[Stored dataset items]
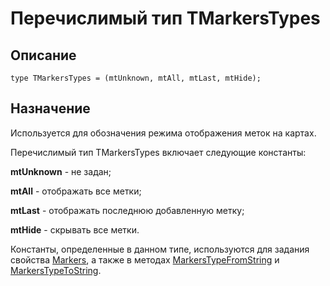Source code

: ﻿---
Link: Com.Consts.@TMarkersTypes
---

# Перечислимый тип TMarkersTypes

## Описание

    type TMarkersTypes = (mtUnknown, mtAll, mtLast, mtHide);

## Назначение

Используется для обозначения режима отображения меток на картах.

Перечислимый тип TMarkersTypes включает следующие константы:

**mtUnknown** - не задан;

**mtAll** - отображать все метки;

**mtLast** - отображать последнюю добавленную метку;

**mtHide** - скрывать все метки.

Константы, определенные в данном типе, используются для задания свойства
[Markers](topic:.Custom.MapClasses.Ctrl.IMapJS.Markers), а также в методах
[MarkersTypeFromString](topic:.Custom.MapClasses.Ctrl.IMapJS.MarkersTypeFromString)
и [MarkersTypeToString](topic:.Custom.MapClasses.Ctrl.IMapJS.MarkersTypeToString).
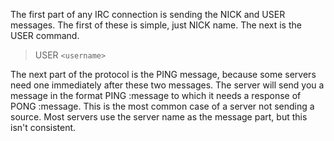 The first part of any IRC connection is sending the NICK and USER messages. The first of these is simple, just NICK name. The next is the USER command.

> USER `<username>`


The next part of the protocol is the PING message, because some servers need one immediately after these two messages. The server will send you a message in the format PING :message to which it needs a response of PONG :message. This is the most common case of a server not sending a source. Most servers use the server name as the message part, but this isn't consistent.

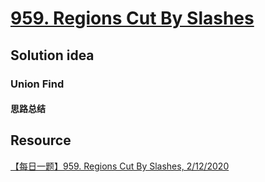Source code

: # [959. Regions Cut By Slashes](https://leetcode.com/problems/regions-cut-by-slashes/)

## Solution idea
### Union Find
#### 思路总结

## Resource
[【每日一题】959. Regions Cut By Slashes, 2/12/2020](https://www.youtube.com/watch?v=46wmnzVyTv0&ab_channel=HuifengGuan)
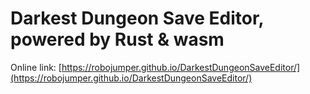 # Darkest Dungeon Save Editor, powered by Rust & wasm

Online link: [https://robojumper.github.io/DarkestDungeonSaveEditor/](https://robojumper.github.io/DarkestDungeonSaveEditor/)
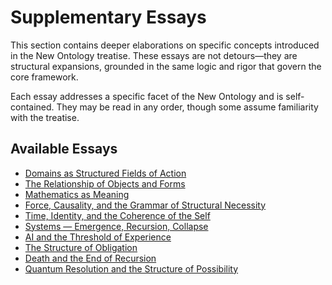 # Supplementary Essays

This section contains deeper elaborations on specific concepts introduced in the New Ontology treatise. These essays are not detours—they are structural expansions, grounded in the same logic and rigor that govern the core framework.

Each essay addresses a specific facet of the New Ontology and is self-contained. They may be read in any order, though some assume familiarity with the treatise.

## Available Essays

- [Domains as Structured Fields of Action](/the-new-ontology---public-release/supplementary-essays/1-domains-as-structured-fields.html)
- [The Relationship of Objects and Forms](/the-new-ontology---public-release/supplementary-essays/2-relationship-of-objects-and-forms.html)
- [Mathematics as Meaning](/the-new-ontology---public-release/supplementary-essays/3-mathematics-as-meaning.html)
- [Force, Causality, and the Grammar of Structural Necessity](essays/force-causality-and-the-grammar-of-structural-necessity.md)
- [Time, Identity, and the Coherence of the Self](essays/time-identity-and-the-coherence-of-the-self.md)
- [Systems — Emergence, Recursion, Collapse](essays/systems-emergence-recursion-collapse.md)
- [AI and the Threshold of Experience](essays/ai-and-the-threshold-of-experience.md)
- [The Structure of Obligation](essays/the-structure-of-obligation.md)
- [Death and the End of Recursion](essays/death-and-the-end-of-recursion.md)
- [Quantum Resolution and the Structure of Possibility](essays/quantum-resolution-and-the-structure-of-possibility.md)
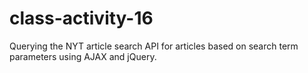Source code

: # class-activity-16
Querying the NYT article search API for articles based on search term parameters using AJAX and jQuery.
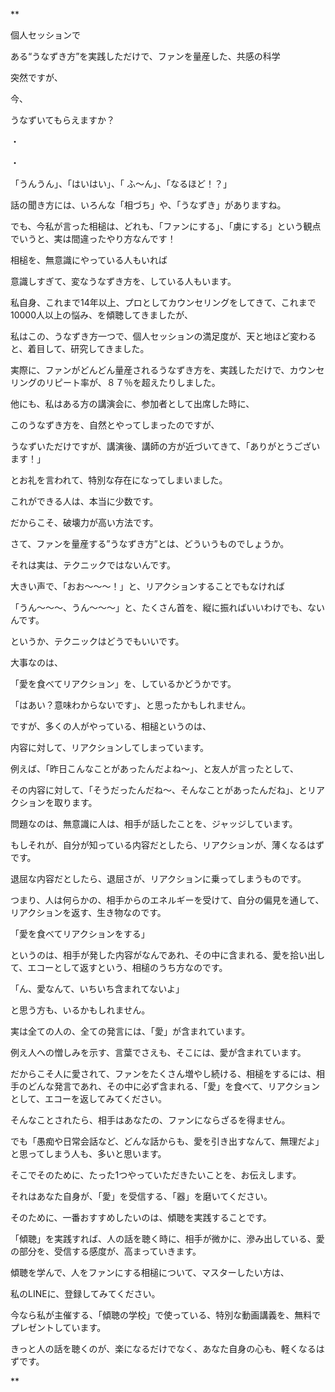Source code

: **

個人セッションで

ある“うなずき方”を実践しただけで、ファンを量産した、共感の科学

  

突然ですが、

今、

  

うなずいてもらえますか？

・

・

「うんうん」、「はいはい」、「 ふ〜ん」、「なるほど！？」

話の聞き方には、いろんな「相づち」や、「うなずき」がありますね。

  

でも、今私が言った相槌は、どれも、「ファンにする」、「虜にする」という観点でいうと、実は間違ったやり方なんです！

  

相槌を、無意識にやっている人もいれば

意識しすぎて、変なうなずき方を、している人もいます。

  

私自身、これまで14年以上、プロとしてカウンセリングをしてきて、これまで10000人以上の悩み、を傾聴してきましたが、

  

私はこの、うなずき方一つで、個人セッションの満足度が、天と地ほど変わると、着目して、研究してきました。

実際に、ファンがどんどん量産されるうなずき方を、実践しただけで、カウンセリングのリピート率が、８７％を超えたりしました。

  

他にも、私はある方の講演会に、参加者として出席した時に、

このうなずき方を、自然とやってしまったのですが、

うなずいただけですが、講演後、講師の方が近づいてきて、「ありがとうございます！」

とお礼を言われて、特別な存在になってしまいました。

  

これができる人は、本当に少数です。

だからこそ、破壊力が高い方法です。

  

さて、ファンを量産する”うなずき方”とは、どういうものでしょうか。

  

それは実は、テクニックではないんです。

大きい声で、「おお〜〜〜！」と、リアクションすることでもなければ

「うん〜〜〜、うん〜〜〜」と、たくさん首を、縦に振ればいいわけでも、ないんです。

  

というか、テクニックはどうでもいいです。

大事なのは、

「愛を食べてリアクション」を、しているかどうかです。

  

「はあい？意味わからないです」、と思ったかもしれません。

  

ですが、多くの人がやっている、相槌というのは、

内容に対して、リアクションしてしまっています。

  

例えば、「昨日こんなことがあったんだよね〜」、と友人が言ったとして、

その内容に対して、「そうだったんだね〜、そんなことがあったんだね」、とリアクションを取ります。

  

問題なのは、無意識に人は、相手が話したことを、ジャッジしています。

  

もしそれが、自分が知っている内容だとしたら、リアクションが、薄くなるはずです。

退屈な内容だとしたら、退屈さが、リアクションに乗ってしまうものです。

  

つまり、人は何らかの、相手からのエネルギーを受けて、自分の偏見を通して、リアクションを返す、生き物なのです。

  

「愛を食べてリアクションをする」

  

というのは、相手が発した内容がなんであれ、その中に含まれる、愛を拾い出して、エコーとして返すという、相槌のうち方なのです。

  

「ん、愛なんて、いちいち含まれてないよ」

  

と思う方も、いるかもしれません。

  

実は全ての人の、全ての発言には、「愛」が含まれています。

  

例え人への憎しみを示す、言葉でさえも、そこには、愛が含まれています。

  

だからこそ人に愛されて、ファンをたくさん増やし続ける、相槌をするには、相手のどんな発言であれ、その中に必ず含まれる、「愛」を食べて、リアクションとして、エコーを返してみてください。

  

そんなことされたら、相手はあなたの、ファンにならざるを得ません。

  

でも「愚痴や日常会話など、どんな話からも、愛を引き出すなんて、無理だよ」と思ってしまう人も、多いと思います。

  

そこでそのために、たった1つやっていただきたいことを、お伝えします。

  

それはあなた自身が、「愛」を受信する、「器」を磨いてください。

そのために、一番おすすめしたいのは、傾聴を実践することです。

  

「傾聴」を実践すれば、人の話を聴く時に、相手が微かに、滲み出している、愛の部分を、受信する感度が、高まっていきます。

  

傾聴を学んで、人をファンにする相槌について、マスターしたい方は、

私のLINEに、登録してみてください。  
  

今なら私が主催する、「傾聴の学校」で使っている、特別な動画講義を、無料でプレゼントしています。  
  

きっと人の話を聴くのが、楽になるだけでなく、あなた自身の心も、軽くなるはずです。

  
  
**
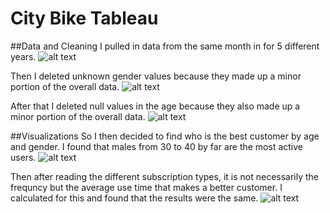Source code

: # City Bike Tableau
##Data and Cleaning
I pulled in data from the same month in for 5 different years.
![alt text](https://github.com/beaubatchelor/bootcamp_coursework/tree/master/Tableau/Screen%20Grabs/data_pic.PNG "Data_snap")

Then I deleted unknown gender values because they made up a minor portion of the overall data.
![alt text](https://github.com/beaubatchelor/bootcamp_coursework/tree/master/Tableau/Screen%20Grabs/unknown_clean.PNG "unknown_clean")

After that I deleted null values in the age because they also made up a minor portion of the overall data.
![alt text](https://github.com/beaubatchelor/bootcamp_coursework/tree/master/Tableau/Screen%20Grabs/null_clean.PNG "null_clean")

##Visualizations
So I then decided to find who is the best customer by age and gender. I found that males from 30 to 40 by far are the most active users. 
![alt text](https://github.com/beaubatchelor/bootcamp_coursework/tree/master/Tableau/Screen%20Grabs/best_customer.PNG "best_customer")

Then after reading the different subscription types, it is not necessarily the frequncy but the average use time that makes a better customer. I calculated for this and found that the results were the same. 
![alt text](https://github.com/beaubatchelor/bootcamp_coursework/tree/master/Tableau/Screen%20Grabs/duration.PNG "duration")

§ **Request**:
Nothing but a number belongs in the answer: the number of lines above that contain "html".

§ **Answer space**:
3